Output the data below exactly as it is, dropping the pictures from your copy.

* **Available data**
● ● ● ● ● ● ●
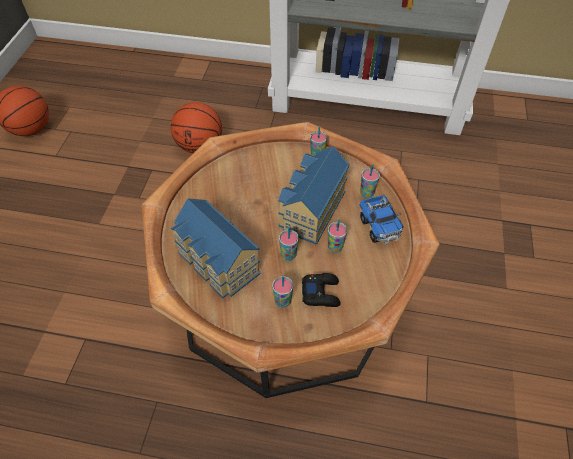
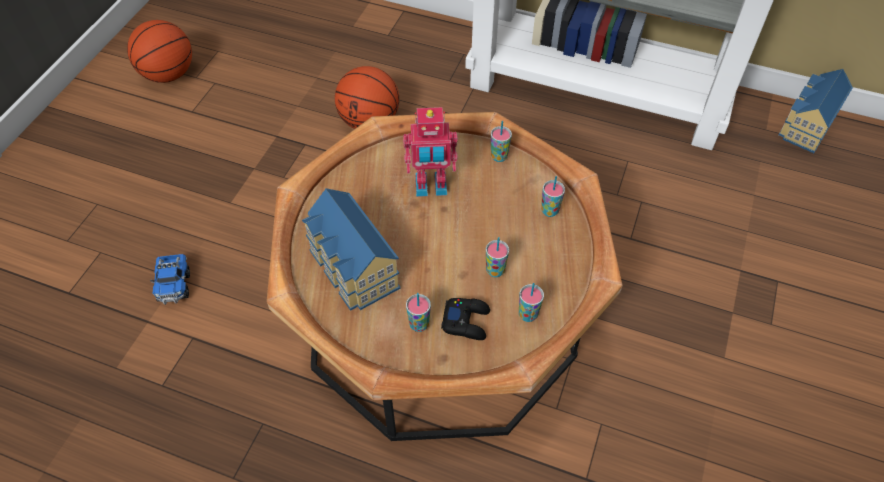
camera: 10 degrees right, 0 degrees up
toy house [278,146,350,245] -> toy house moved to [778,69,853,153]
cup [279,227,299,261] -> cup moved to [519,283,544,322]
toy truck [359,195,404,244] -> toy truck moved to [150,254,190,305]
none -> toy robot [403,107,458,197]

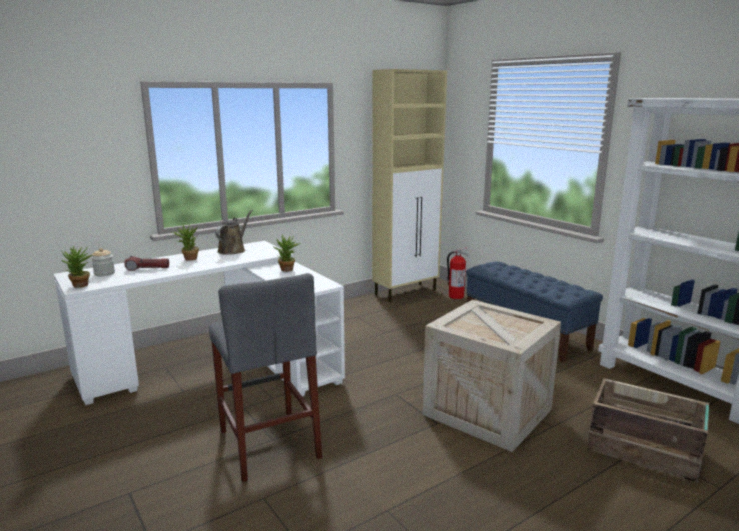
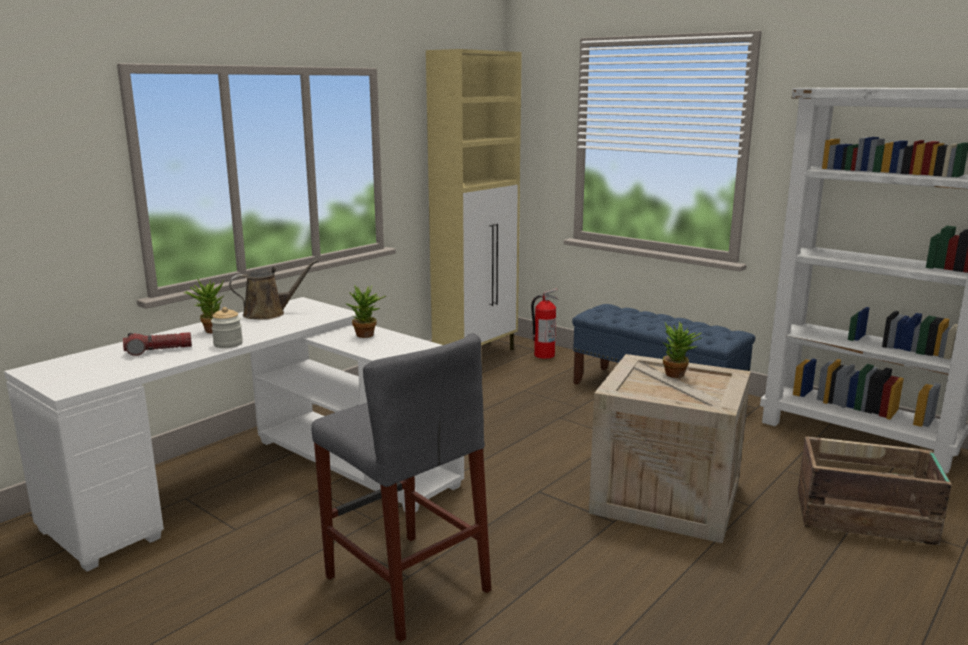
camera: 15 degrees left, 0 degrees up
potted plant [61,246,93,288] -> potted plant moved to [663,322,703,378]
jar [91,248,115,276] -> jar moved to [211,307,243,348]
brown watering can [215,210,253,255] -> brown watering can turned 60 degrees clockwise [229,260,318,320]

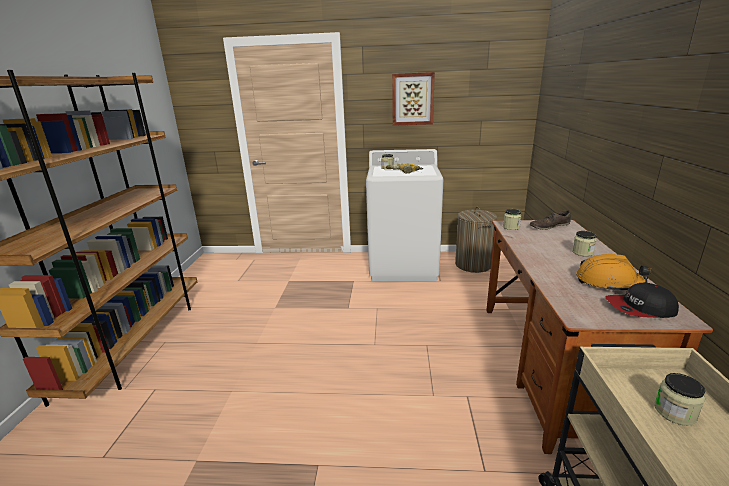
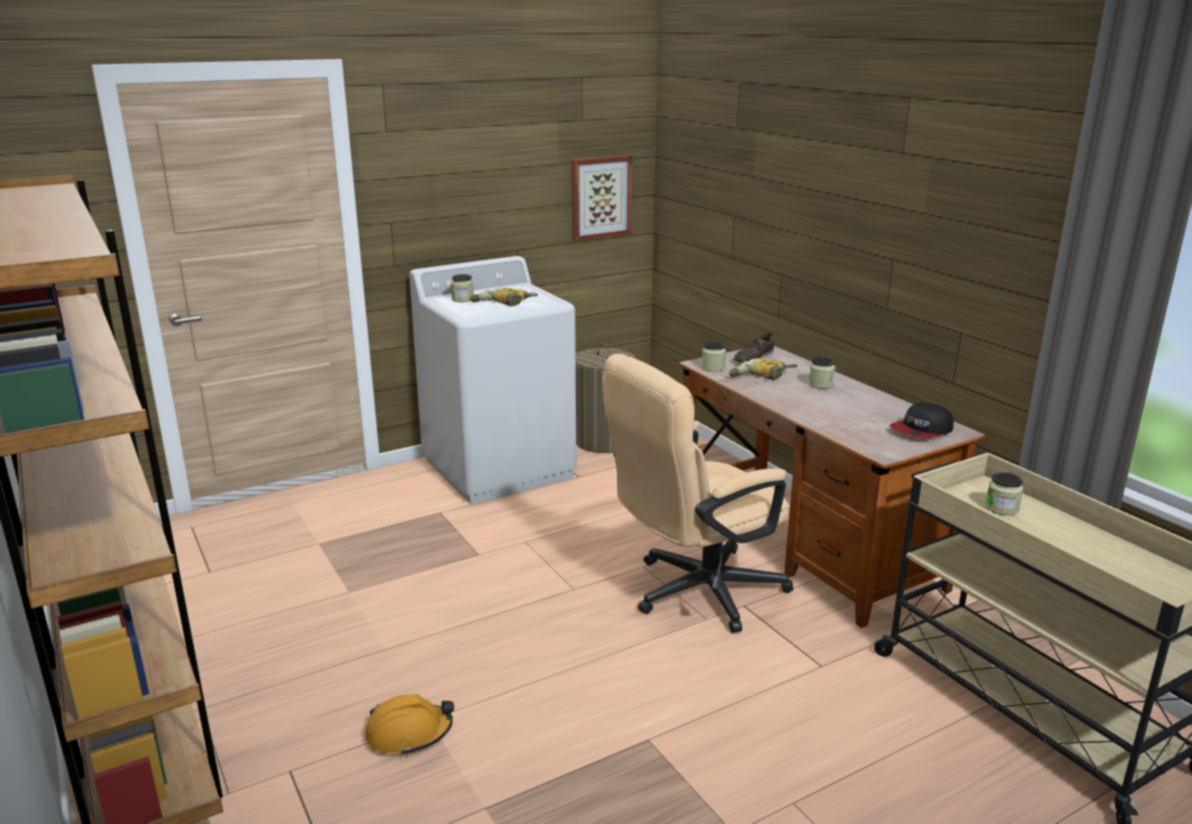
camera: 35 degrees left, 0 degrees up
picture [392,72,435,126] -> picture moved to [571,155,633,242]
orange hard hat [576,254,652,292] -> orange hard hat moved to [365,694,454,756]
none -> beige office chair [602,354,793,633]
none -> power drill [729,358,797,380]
● ● ● ● ● ● ●
* **Result**
camera: 10 degrees right, 0 degrees up
toy house [278,146,350,245] -> toy house moved to [778,69,853,153]
cup [279,227,299,261] -> cup moved to [519,283,544,322]
toy truck [359,195,404,244] -> toy truck moved to [150,254,190,305]
none -> toy robot [403,107,458,197]

camera: 15 degrees left, 0 degrees up
potted plant [61,246,93,288] -> potted plant moved to [663,322,703,378]
jar [91,248,115,276] -> jar moved to [211,307,243,348]
brown watering can [215,210,253,255] -> brown watering can turned 60 degrees clockwise [229,260,318,320]

camera: 35 degrees left, 0 degrees up
picture [392,72,435,126] -> picture moved to [571,155,633,242]
orange hard hat [576,254,652,292] -> orange hard hat moved to [365,694,454,756]
none -> beige office chair [602,354,793,633]
none -> power drill [729,358,797,380]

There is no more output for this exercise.